The prevailing view of the access to accounts (XS2A) obligation is that incumbent banks will have a more distant relationship with their customers. However, our consumer data brings this opinion into question.
Part of the forthcoming Payment Services Directive 2 (PSD2), XS2A will enable third-party providers to offer sophisticated account aggregation services, disrupting the relationship between banks and their customers. Third-party providers offering this service will be privy to rich customer data, and in return will help customers monetize this data by offering them access to cheaper loans and mortgages. With suggestions that PSD2 will facilitate well-known consumer brands entering the financial services market, it is strongly believed by many that banks will soon only have an arm’s length relationship with their customers.
However, our 2015 Global Retail Banking Insight Survey found that a sizable proportion of consumers were concerned about the security of their information on account aggregators, and the majority would feel safer if their bank was the provider of this service.

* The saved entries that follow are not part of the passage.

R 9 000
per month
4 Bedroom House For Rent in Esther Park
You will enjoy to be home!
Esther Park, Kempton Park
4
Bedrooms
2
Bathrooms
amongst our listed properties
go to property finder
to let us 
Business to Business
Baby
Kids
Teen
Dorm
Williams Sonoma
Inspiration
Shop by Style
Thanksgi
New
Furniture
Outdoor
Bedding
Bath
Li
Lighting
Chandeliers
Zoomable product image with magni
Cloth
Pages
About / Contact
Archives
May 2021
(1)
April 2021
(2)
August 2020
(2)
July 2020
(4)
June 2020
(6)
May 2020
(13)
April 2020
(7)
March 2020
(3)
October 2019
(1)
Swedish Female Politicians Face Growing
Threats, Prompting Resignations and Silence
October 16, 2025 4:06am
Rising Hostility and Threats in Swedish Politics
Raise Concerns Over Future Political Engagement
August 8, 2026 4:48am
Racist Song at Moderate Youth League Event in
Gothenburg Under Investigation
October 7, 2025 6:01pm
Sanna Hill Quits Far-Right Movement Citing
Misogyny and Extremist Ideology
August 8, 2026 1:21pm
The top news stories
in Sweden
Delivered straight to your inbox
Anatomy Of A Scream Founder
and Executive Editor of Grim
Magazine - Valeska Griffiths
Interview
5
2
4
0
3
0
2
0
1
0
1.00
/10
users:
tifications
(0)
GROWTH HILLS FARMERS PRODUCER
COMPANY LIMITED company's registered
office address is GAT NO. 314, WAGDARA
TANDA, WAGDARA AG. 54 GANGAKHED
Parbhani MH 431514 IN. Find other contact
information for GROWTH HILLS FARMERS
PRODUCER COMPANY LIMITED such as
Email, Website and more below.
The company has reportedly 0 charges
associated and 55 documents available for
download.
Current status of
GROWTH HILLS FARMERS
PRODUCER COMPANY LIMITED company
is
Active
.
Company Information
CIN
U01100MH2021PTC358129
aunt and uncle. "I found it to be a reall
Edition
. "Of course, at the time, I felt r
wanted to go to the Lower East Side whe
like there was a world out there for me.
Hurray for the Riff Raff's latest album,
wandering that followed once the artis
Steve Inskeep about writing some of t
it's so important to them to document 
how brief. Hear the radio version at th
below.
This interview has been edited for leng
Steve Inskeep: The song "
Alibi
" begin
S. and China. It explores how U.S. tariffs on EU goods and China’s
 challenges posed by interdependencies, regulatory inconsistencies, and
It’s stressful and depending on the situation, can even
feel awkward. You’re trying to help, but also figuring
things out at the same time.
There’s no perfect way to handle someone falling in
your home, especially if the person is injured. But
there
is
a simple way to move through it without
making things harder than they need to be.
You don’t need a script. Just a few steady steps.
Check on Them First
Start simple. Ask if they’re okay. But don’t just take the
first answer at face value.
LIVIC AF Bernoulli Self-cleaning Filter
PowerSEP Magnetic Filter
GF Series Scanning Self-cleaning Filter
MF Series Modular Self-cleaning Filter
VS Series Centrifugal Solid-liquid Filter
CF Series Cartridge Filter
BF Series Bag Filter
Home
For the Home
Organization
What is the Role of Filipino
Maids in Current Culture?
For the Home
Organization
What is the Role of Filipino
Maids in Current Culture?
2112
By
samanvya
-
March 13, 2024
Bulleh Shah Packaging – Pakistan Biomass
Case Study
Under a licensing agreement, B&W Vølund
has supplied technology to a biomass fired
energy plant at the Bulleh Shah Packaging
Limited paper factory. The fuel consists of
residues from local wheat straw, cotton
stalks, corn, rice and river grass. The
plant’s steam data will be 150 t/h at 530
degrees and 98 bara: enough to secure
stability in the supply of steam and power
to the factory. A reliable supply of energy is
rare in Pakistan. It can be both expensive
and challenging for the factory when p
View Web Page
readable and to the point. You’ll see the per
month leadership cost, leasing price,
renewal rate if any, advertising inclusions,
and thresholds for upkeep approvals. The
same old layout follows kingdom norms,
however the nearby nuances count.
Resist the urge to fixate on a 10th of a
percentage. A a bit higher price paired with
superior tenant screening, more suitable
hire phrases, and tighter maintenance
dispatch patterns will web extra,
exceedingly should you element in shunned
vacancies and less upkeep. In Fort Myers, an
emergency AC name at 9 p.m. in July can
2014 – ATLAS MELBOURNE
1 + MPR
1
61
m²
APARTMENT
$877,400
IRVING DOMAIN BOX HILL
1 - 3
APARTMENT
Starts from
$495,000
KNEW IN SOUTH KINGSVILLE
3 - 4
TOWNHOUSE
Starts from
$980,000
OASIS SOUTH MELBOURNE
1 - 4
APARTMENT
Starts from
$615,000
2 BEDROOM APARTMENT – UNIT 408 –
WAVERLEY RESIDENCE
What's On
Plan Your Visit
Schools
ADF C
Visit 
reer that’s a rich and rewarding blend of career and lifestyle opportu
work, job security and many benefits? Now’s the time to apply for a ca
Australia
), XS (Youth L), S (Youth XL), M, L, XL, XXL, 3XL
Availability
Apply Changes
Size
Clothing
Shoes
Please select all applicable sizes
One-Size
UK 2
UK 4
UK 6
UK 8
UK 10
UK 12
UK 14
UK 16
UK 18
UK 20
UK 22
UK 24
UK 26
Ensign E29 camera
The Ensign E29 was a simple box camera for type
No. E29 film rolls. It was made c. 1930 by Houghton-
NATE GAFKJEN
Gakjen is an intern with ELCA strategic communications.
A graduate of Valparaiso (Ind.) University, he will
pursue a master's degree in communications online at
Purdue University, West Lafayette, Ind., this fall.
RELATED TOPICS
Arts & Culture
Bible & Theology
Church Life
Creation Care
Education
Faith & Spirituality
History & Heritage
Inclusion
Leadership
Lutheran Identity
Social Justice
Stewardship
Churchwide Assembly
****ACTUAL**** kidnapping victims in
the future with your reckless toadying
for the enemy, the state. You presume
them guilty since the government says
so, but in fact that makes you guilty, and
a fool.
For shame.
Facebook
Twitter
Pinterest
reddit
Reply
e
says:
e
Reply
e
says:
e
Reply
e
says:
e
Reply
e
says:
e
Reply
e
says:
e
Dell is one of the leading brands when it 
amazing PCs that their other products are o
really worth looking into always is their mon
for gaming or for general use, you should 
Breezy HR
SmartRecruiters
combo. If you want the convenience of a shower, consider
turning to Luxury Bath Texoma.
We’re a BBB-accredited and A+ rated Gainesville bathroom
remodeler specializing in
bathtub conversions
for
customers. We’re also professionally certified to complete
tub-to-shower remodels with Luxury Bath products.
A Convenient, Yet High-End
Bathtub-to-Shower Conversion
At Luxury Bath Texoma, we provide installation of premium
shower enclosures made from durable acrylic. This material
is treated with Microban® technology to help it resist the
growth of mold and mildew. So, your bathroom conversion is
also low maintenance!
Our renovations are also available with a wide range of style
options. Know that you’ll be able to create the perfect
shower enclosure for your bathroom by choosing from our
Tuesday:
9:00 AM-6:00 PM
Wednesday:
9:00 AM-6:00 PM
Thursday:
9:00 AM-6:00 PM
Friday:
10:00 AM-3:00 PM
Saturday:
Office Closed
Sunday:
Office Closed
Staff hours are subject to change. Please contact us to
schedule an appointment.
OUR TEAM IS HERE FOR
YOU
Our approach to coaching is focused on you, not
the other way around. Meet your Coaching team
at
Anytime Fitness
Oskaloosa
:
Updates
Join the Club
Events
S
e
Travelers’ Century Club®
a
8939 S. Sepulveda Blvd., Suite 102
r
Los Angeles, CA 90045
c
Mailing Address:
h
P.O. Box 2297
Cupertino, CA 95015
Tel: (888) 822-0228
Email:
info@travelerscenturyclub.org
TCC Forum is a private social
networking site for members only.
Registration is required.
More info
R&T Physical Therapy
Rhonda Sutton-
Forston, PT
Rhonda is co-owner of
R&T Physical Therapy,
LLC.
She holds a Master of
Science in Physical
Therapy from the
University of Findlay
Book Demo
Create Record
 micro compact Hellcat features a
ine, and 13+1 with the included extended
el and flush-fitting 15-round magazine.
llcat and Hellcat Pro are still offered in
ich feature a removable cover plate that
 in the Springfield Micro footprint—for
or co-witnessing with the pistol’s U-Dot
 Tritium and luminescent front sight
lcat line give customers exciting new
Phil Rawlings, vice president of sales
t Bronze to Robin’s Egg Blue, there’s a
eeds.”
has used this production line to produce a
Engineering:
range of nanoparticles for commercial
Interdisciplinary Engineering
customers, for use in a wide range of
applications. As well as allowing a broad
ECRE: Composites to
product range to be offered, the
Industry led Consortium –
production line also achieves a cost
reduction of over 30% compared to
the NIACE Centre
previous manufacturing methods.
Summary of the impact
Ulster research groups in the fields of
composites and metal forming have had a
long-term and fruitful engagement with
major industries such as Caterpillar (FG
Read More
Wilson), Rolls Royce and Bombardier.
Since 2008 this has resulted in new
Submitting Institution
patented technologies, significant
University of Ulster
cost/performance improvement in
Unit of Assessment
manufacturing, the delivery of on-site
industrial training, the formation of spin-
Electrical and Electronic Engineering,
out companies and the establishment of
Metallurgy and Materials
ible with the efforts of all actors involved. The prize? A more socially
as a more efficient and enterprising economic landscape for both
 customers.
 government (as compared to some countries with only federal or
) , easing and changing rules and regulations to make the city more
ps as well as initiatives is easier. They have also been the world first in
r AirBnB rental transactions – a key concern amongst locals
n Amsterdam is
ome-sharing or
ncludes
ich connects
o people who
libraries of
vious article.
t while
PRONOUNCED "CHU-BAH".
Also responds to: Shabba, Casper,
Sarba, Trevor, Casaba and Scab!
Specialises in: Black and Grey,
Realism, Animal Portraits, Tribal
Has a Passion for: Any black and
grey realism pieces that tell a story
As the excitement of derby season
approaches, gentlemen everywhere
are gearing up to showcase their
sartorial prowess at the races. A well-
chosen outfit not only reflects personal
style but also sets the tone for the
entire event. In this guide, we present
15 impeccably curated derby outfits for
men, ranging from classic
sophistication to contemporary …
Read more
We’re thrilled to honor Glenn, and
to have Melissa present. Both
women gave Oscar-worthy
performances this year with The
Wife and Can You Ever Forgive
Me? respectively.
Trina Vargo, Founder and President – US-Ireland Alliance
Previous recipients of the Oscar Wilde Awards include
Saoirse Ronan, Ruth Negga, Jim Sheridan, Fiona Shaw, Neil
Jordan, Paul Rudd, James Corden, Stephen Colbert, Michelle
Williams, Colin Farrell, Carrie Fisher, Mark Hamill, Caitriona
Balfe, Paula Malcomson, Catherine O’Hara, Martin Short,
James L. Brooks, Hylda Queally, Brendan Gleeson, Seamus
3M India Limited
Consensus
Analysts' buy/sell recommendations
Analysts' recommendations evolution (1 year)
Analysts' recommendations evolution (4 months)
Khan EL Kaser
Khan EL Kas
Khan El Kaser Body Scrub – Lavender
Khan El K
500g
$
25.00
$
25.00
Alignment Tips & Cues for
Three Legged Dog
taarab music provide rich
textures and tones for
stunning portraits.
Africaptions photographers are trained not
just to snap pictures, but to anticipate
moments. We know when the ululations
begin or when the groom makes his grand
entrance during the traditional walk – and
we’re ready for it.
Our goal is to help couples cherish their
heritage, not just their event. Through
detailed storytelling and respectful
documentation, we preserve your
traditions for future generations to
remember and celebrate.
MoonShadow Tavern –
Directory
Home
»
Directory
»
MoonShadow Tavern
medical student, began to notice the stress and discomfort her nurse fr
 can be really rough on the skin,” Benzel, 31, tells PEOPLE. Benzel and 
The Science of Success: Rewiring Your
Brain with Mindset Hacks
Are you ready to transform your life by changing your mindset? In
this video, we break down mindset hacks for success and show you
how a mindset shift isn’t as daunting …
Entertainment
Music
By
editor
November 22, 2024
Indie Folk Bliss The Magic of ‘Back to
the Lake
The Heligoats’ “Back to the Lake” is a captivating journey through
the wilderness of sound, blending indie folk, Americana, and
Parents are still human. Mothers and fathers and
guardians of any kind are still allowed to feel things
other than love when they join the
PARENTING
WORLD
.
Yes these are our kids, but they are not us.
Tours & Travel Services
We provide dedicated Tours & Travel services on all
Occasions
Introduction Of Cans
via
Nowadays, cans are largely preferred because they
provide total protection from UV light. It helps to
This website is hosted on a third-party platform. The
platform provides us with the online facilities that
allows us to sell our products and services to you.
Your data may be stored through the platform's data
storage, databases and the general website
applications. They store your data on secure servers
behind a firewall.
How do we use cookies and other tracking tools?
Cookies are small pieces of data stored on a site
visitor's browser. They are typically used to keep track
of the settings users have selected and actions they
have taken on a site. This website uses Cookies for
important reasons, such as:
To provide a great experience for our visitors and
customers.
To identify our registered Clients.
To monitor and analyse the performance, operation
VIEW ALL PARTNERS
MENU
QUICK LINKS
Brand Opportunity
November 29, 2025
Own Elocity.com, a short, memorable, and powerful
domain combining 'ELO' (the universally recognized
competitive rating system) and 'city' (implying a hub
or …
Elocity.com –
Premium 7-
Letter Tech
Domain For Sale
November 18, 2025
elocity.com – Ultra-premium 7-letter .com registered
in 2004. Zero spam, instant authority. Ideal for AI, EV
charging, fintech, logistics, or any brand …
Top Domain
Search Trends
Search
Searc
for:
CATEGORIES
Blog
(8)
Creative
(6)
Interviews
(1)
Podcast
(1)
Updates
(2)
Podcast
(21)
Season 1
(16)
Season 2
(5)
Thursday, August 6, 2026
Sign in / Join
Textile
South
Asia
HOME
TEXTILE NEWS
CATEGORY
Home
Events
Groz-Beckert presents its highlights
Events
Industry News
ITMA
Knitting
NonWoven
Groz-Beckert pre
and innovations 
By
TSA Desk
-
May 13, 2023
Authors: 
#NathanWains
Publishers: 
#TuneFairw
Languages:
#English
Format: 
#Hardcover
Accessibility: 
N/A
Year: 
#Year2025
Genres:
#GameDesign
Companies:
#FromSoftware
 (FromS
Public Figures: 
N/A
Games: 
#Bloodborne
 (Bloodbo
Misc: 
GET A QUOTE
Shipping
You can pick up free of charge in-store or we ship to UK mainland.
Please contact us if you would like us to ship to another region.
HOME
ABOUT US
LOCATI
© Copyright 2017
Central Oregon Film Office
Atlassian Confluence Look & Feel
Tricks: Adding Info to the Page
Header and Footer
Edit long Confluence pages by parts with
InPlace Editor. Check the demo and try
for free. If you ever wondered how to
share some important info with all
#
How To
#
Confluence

In a recent interview with David Hamilton, CEO of white-label account aggregation provider eWise, I asked him what message should be communicated by banks to reassure customers. He said: “We (banks) will never use your data without your explicit consent and you will always have the right to withdraw your consent. [You] should always understand clearly what data is being collected, and for what purpose.”
Banks must adequately prepare themselves for the increased competition that will come once PSD2 is implemented in 2018 and accept they may not be able to maintain their current retention levels. Equally, they should also not accept the prevailing views regarding PSD2 and the elasticity of their future relationships with customers.